Взмыв вверх, корабль нырял затем глубоко среди волн, и тогда парус ловил внизу ветер и обращал его сорванную уже силу себе в помощь. Волны ударялись о наглухо задраенные люки, по грудь окатывали моряков, стоящих на палубе. В какие-то мгновенья паруса оказывались совсем близко от моряков, рулевые, прижимаясь друг к другу, силой нескольких рук держали руль. В оглушающем гуле воли приказания командира передавались по шеренге матросов, державшихся за леера.

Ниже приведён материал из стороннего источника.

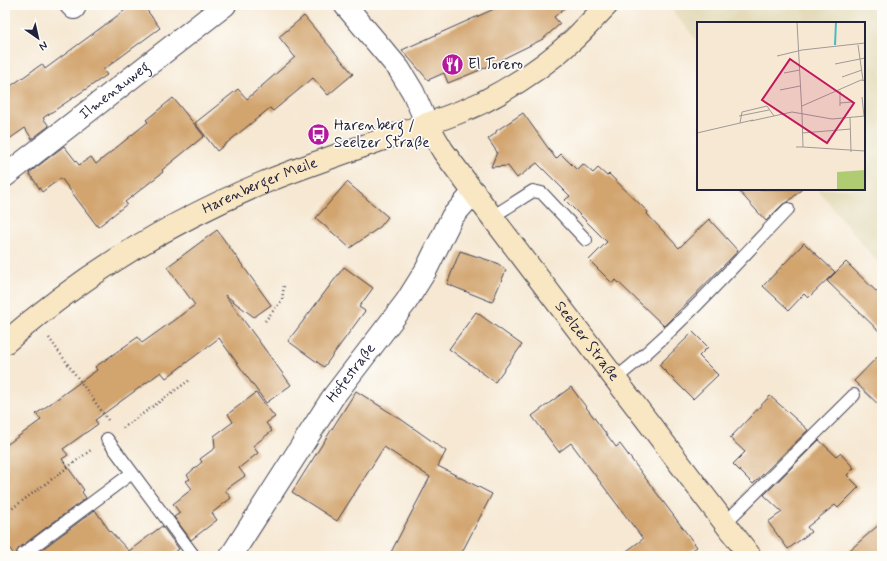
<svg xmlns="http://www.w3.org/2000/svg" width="887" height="561" font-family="Mynerve,sans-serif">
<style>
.built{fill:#e3dbba}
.building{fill:#d2a46e}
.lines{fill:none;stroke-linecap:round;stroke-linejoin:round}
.lane-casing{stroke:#424052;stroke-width:14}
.street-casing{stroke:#424052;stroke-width:24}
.secondary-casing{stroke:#424052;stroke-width:24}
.path{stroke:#424052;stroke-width:2.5;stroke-dasharray:1 3;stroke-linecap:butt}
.lane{stroke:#fff;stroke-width:12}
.street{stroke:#fff;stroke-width:22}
.secondary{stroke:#f9e7c3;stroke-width:22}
.labels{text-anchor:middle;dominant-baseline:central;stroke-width:3.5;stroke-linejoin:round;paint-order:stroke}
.poi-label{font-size:15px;fill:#22223b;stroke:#fdfcf7;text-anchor:start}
.street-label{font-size:15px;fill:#22223b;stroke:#fdfcf7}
.inset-river{fill:none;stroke:#4bb9c4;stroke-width:2}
.inset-road{fill:none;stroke:#a19996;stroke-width:1}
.view{fill:#c2185b;fill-opacity:0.15;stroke:#c2185b;stroke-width:2}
.inset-edge{fill:none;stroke:#22223b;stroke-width:2}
</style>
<rect width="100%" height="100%" fill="#fdfcf7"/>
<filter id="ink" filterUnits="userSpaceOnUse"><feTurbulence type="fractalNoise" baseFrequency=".025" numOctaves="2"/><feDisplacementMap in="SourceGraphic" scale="8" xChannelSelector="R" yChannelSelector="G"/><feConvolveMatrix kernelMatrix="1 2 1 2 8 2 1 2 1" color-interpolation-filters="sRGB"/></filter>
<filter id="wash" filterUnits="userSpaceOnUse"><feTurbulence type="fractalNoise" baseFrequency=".012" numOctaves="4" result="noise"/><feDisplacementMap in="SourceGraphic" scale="16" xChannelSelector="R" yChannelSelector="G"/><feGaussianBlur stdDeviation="0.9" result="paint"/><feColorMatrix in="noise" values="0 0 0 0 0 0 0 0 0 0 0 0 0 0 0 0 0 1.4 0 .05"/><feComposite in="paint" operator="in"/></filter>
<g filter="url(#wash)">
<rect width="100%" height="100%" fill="#f6e8d3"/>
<!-- built -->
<path class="built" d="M 668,5 L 882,5 L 882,268 L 817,189 L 864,189 L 864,23 L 698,23 L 698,42 Z"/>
<g id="blocks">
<!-- building -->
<path class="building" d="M 132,5 L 143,5 L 160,28 L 103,70 L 107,75 L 43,118 L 49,126 L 32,139 L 25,128 L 5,142 L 5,90 L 42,64 L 45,69 Z
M 503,5 L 568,5 L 554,17 L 560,24 L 543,39 L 480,70 L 448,83 L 444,73 L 428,80 L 402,50 Z
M 304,16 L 353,74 L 328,95 L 313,78 L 273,111 L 270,108 L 217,151 L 195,123 L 238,89 L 247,99 L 295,57 L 279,37 Z
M 173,98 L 204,136 L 162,170 L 163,172 L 125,202 L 127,204 L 98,227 L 61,178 L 42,192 L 29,173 L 64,146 L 79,165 L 91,157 L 96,164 L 148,122 L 146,120 Z
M 523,113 L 556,159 L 561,154 L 577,170 L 583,164 L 593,173 L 598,168 L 607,176 L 609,174 L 648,212 L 647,214 L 679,248 L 709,219 L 738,251 L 664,326 L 616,280 L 612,283 L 589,260 L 607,242 L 565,200 L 570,196 L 537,163 L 517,178 L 508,166 L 491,167 L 497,152 L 488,139 L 496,133 L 496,131 Z
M 347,182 L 388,217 L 380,227 L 350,248 L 316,218 Z
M 737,189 L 802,189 L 788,202 L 783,204 L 766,221 Z
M 217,230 L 271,305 L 254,317 L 225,295 L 291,385 L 266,403 L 219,338 L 166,378 L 161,372 L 95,420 L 98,424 L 63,449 L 68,455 L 62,459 L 84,490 L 82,492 L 86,498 L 19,548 L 15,556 L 5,542 L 5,446 L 41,420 L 36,414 L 97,370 L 95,367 L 138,337 L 142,343 L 195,305 L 167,267 Z
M 804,243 L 835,272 L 808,298 L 804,294 L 789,310 L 763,286 Z
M 460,251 L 497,263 L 506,270 L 492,302 L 447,284 Z
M 846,262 L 882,297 L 882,334 L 827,281 Z
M 344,267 L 373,288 L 359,307 L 365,311 L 324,367 L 288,341 Z
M 476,312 L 522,345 L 495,382 L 449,349 Z
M 693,332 L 708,347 L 699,356 L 718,375 L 693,399 L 659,365 Z
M 882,352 L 882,408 L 854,381 Z
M 571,387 L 616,447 L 620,444 L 697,547 L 684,556 L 620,556 L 643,539 L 571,443 L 559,452 L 532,416 Z
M 356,391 L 402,420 L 446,451 L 438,466 L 492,494 L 460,556 L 389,556 L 430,477 L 384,447 L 337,521 L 292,492 Z
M 256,393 L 275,417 L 266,423 L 272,431 L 253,446 L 258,453 L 239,468 L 245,476 L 225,490 L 231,498 L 212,513 L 217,520 L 191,540 L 174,517 L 180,513 L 173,504 L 192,489 L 186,481 L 190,479 L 187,475 L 202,462 L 200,459 L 215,448 L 214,436 L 233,422 L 228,414 Z
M 770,396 L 808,430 L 753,484 L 733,464 L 745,452 L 730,438 Z
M 819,440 L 836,456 L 840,453 L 854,468 L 847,475 L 859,487 L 838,508 L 835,505 L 807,527 L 811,532 L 788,549 L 768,522 L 782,512 L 764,495 Z
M 95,510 L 109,530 L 129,551 L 162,526 L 179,549 L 170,556 L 33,556 Z
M 882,522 L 882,556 L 843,556 Z"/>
</g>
</g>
<g filter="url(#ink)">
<use href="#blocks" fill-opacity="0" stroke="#424052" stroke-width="1"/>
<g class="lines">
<defs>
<path id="lane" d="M 492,217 L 533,191 L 542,193 L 586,240
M 615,379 C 679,329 732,267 788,209
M 107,439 L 194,556
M 725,523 L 854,395
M 23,554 L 132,473"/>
<g id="street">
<path d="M 71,5 L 74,8"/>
<path d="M 345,5 L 399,69 L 413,92 L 427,124"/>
<path id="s1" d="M 5,176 L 225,5"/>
<path id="s2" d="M 231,556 L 333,397 L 406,302 L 426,270 L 452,217 L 474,192"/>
</g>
<g id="secondary">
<path id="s3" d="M 427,124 L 443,151 L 492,217 L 750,556"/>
<path id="s4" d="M 5,343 C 82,275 168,223 263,183 C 307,165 353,150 398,134 C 427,124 456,115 483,102 C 514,86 547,64 573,40 C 585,29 595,17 607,5"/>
</g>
</defs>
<!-- lane casing -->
<use href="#lane" class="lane-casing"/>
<!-- street casing -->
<use href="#street" class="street-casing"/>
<!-- secondary casing -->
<use href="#secondary" class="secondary-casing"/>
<!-- path -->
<path class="path" d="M 265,321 L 282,300 L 284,285
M 49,338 L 108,420
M 123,428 L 191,379
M 6,513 L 91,450"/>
<!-- lane -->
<use href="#lane" class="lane"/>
<!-- street -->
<use href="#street" class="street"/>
<!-- secondary -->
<use href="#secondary" class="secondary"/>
</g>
</g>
<!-- icons -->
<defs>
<symbol id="restaurant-disc" viewBox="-11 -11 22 22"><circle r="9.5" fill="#b5179e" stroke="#fdfcf7"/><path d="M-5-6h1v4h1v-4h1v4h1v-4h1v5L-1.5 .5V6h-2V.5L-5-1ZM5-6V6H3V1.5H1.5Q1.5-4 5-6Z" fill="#fff"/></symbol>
<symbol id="bus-disc" viewBox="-11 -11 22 22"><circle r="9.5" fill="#b5179e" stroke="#fdfcf7"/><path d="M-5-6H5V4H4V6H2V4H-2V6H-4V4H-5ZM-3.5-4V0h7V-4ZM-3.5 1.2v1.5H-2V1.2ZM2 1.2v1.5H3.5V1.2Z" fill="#fff"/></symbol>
</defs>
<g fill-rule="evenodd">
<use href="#restaurant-disc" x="440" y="52" width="25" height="25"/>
<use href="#bus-disc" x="306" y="122" width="25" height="25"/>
</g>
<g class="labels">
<!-- poi labels -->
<g class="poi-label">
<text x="468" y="65">El Torero</text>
<text x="334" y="126">Harenberg /<tspan x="334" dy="17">Seelzer Straße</tspan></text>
</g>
<!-- street labels -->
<g class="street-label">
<text stroke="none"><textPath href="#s1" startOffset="139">Ilmenauweg</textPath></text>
<text stroke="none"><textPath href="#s4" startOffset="301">Harenberger Meile</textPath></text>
<text stroke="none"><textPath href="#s3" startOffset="270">Seelzer Straße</textPath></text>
<text stroke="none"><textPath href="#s2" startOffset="219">Höfestraße</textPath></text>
</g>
</g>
<!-- overview -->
<g transform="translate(697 22)">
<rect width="168" height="168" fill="#f6e8d3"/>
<path d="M 168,148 L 168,168 L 140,168 L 140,150 Z" fill="#b0cc73"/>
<path class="inset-river" d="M 138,23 L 139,0"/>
<path class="inset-road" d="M 100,0 L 105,92M 161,23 L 166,58M 80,34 L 105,28 L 168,21M 138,42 L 168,36M 87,51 L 103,48M 145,55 L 165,48M 83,68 L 103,64M 143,69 L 143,84M 165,75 L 167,94M 143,81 L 155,80M 105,84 L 164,58 L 168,59M 42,94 L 72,88M 153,95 L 154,130M 54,99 L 95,90 L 135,97 L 168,94M 43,101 L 45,90 L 70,84 L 77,94M 0,111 L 56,98M 105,111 L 154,107M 99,125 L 106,125 L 105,92M 106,125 L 168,129"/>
<path class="view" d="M 93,37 L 157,81 L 130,121 L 65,78 Z"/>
<rect width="168" height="168" class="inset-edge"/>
</g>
<!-- margin -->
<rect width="887" height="561" fill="none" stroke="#fdfcf7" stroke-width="20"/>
<!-- north arrow -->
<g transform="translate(38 38) rotate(146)" stroke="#fdfcf7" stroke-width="3" paint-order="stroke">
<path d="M0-3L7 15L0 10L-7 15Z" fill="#22223b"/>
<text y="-6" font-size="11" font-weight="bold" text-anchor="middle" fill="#22223b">N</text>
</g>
</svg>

Когда, наконец, две ночи и два дня единоборствуя с морской стихией, моряки заметили, что шторм слабеет, и увидели просинь неба в разорванной ветром пелене туч, они удивились собственной силе. Лазарев подошел к рулевым и, сам едва превозмогая страшную усталость и боль во всем теле, сказал:
— Спасибо, братцы, выручили!
Старший из рулевых улыбнулся:
— С вами и мы не оплошали!
Вскоре “Восток” стал виден на горизонте, он шел к мысу Джаксон.
Мичман Новосильский обстоятельно записал в своем дневнике о дальнейшем следовании: “…Пришли на параллель острова Компанейского, держали по ней к востоку. Над шлюпом летали какие-то желтобрюхие толстые птицы, эгмондские курицы, как их называли, и хватались за флюгарку… Находясь в той самой точке, в которой по карте Арроусмита назначен Компанейский остров, легли в дрейф… С рассветом продолжали плавание, но острова Компанейского, пройдя 25° далее по этой параллели, не встретили: из этого следует, что и в широте его должна быть значительная погрешность. Дальнейшее искание его на этой параллели было бы бесполезно, и потому мы направили путь прямо к юго-западному мысу Вандименовой Земли. Остров Тасмания, который увидели прямо на восток”.
Карты явно обманывали, поэтому и Новосильский, говоря об островах, обозначенных на карте, употреблял слово “назначен”. Беллинсгаузен все больше убеждался в том, что осуществлению цели экспедиции мешают не только трудности плаванья, но и неточность, а временами и неправильность показаний английских моряков; карты этих мест были составлены с их слов.